On Monday, Joe Biden, Bill de Blasio, Pete Buttigieg and Amy Klobuchar spoke at the Galivants Ferry Stump, a biennial Democratic event that takes place in a rural portion of northeastern South Carolina. One by one, they addressed a crowd of about 2,500 gathered in the unincorporated community of Galivants Ferry along the banks of the Little Pee Dee River.
The event dates back to the 1870s, when former Civil War Gen. Wade Hampton arrived in Galivants Ferry as part of his campaign for South Carolina governor. Area businessman Joseph Holliday began to invite Democratic candidates to give campaign speeches from his Galivants Ferry store, standing on a tree stump to be seen above the crowd.
A tradition was born, and the Holliday family has continued to host the stump every other year preceding an election. The gathering is like a scene out of the South of days gone by, with politicians glad-handing and visiting over the strains of music, clog dancing and the aroma of chicken bog, a Lowcountry dish of chicken, sausage and rice.
These days, candidates speak not from the original pine stump but from the porch of the Hollidays’ store, which has been recognized as a “Local Legacy” by the Library of Congress. On Monday, de Blasio characterized the event as “the center of the political universe.”
A common stop for South Carolina’s Democrats, this year’s event is the first organized specifically for presidential hopefuls. One of them, Biden, has been here before, introduced to speak at the 2006 event by longtime friend and Senate colleague Fritz Hollings as Biden considered a 2008 presidential bid. This year, Biden was the first confirmed attendee.
“I know I’m going to offend another state,” Biden told the crowd, after entering to music from a high school marching band and doffing his trademark Ray Ban sunglasses, “but this is my favorite campaign event.”
Republicans are always invited to attend the stump but aren’t allowed to speak. One of them, former South Carolina governor and congressman Mark Sanford, worked the crowd as he mounts his longshot bid to challenge President Donald Trump for the GOP presidential nomination.
As Sanford looked on, Klobuchar called out Sanford for his infamous absence in 2009, when he told staff he was hiking the Appalachian Trail when he was actually visiting a mistress in Argentina.
“We don’t have a governor who hiked the Appalachian Trail,” Klobuchar told the crowd of South Carolinians. “Oh that’s right — you don’t, either.”
Buttigieg reminded the crowd of the generational contrast he presents to other 2020 hopefuls, pointing to John F. Kennedy’s 1960 victory.
“If you think about it, that’s how Democrats win,” Buttigieg said. “We win when we offer leadership from a new generation, with new ideas.”

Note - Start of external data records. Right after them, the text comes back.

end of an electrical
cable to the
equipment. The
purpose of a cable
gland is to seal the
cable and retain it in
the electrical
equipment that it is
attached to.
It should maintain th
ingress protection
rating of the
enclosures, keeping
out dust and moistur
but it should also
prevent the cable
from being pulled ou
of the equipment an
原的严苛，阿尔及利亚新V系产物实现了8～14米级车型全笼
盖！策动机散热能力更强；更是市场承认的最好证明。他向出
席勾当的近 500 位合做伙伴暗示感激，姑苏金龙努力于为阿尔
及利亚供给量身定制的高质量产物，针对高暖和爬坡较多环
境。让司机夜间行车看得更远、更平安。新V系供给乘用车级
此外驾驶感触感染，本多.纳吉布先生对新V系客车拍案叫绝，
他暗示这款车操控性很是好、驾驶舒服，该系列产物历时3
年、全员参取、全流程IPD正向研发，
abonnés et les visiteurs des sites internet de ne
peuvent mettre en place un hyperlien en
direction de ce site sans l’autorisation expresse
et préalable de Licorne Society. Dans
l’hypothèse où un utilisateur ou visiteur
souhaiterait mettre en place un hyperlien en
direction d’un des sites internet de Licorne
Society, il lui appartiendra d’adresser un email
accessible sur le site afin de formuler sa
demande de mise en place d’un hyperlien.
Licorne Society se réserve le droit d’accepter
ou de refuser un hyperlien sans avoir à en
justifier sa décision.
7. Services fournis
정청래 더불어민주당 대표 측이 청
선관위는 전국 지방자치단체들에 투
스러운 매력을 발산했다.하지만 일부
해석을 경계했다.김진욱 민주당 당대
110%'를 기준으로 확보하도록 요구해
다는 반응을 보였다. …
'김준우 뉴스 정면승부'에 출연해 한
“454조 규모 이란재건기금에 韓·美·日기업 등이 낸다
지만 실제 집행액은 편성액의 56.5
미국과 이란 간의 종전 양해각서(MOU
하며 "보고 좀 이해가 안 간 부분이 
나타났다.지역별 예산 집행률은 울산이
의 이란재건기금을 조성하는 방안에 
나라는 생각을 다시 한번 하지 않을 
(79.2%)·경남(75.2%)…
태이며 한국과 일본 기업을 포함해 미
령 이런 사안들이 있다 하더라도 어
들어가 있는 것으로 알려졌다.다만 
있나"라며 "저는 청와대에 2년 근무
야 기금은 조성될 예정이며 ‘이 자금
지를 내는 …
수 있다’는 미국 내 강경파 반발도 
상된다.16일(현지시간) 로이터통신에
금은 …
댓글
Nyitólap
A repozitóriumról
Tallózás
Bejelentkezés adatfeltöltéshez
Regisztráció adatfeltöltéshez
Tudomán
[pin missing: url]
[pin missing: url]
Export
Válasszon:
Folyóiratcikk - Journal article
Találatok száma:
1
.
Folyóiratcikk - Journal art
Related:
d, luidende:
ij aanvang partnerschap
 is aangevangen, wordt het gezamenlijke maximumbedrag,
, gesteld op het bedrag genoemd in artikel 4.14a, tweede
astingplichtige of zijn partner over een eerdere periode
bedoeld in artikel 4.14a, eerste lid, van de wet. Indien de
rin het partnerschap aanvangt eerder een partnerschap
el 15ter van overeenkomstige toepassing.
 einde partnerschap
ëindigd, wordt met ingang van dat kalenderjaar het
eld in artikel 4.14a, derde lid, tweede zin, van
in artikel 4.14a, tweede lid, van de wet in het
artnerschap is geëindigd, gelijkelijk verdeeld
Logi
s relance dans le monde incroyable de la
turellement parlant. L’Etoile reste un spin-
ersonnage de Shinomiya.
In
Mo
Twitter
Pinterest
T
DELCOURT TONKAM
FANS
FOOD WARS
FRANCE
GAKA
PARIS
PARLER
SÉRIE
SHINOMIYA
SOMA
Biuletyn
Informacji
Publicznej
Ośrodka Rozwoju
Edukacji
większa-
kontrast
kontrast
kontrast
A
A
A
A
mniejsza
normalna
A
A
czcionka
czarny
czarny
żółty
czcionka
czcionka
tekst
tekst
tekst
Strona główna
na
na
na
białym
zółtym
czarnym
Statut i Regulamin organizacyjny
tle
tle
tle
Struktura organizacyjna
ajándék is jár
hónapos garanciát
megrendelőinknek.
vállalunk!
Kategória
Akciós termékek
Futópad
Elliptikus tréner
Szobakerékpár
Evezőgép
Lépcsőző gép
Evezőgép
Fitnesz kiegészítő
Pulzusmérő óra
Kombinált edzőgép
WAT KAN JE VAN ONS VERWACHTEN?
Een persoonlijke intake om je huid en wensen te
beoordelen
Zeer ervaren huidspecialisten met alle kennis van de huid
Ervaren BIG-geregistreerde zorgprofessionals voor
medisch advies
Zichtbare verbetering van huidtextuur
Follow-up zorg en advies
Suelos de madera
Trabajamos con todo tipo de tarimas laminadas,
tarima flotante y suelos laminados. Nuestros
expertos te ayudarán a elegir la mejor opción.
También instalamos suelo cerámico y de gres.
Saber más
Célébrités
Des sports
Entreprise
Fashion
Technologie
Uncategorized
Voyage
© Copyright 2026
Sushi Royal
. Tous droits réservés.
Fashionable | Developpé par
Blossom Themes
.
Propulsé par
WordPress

Democratic White House hopefuls have been flooding South Carolina for nearly a year, taking opportunities to get to know and campaign to the state’s heavily African American electorate, which plays a key role in its first-in-the-South primary and reflects those in other Southern states that follow quickly on the nominating calendar, offering candidates a proving ground to test their message. The stump meeting draws thousands of attendees from across the state, but Horry County, in which Galivants Ferry sits, is more than 80% white.
Longtime state lawmaker John Land served as this year’s master of ceremonies.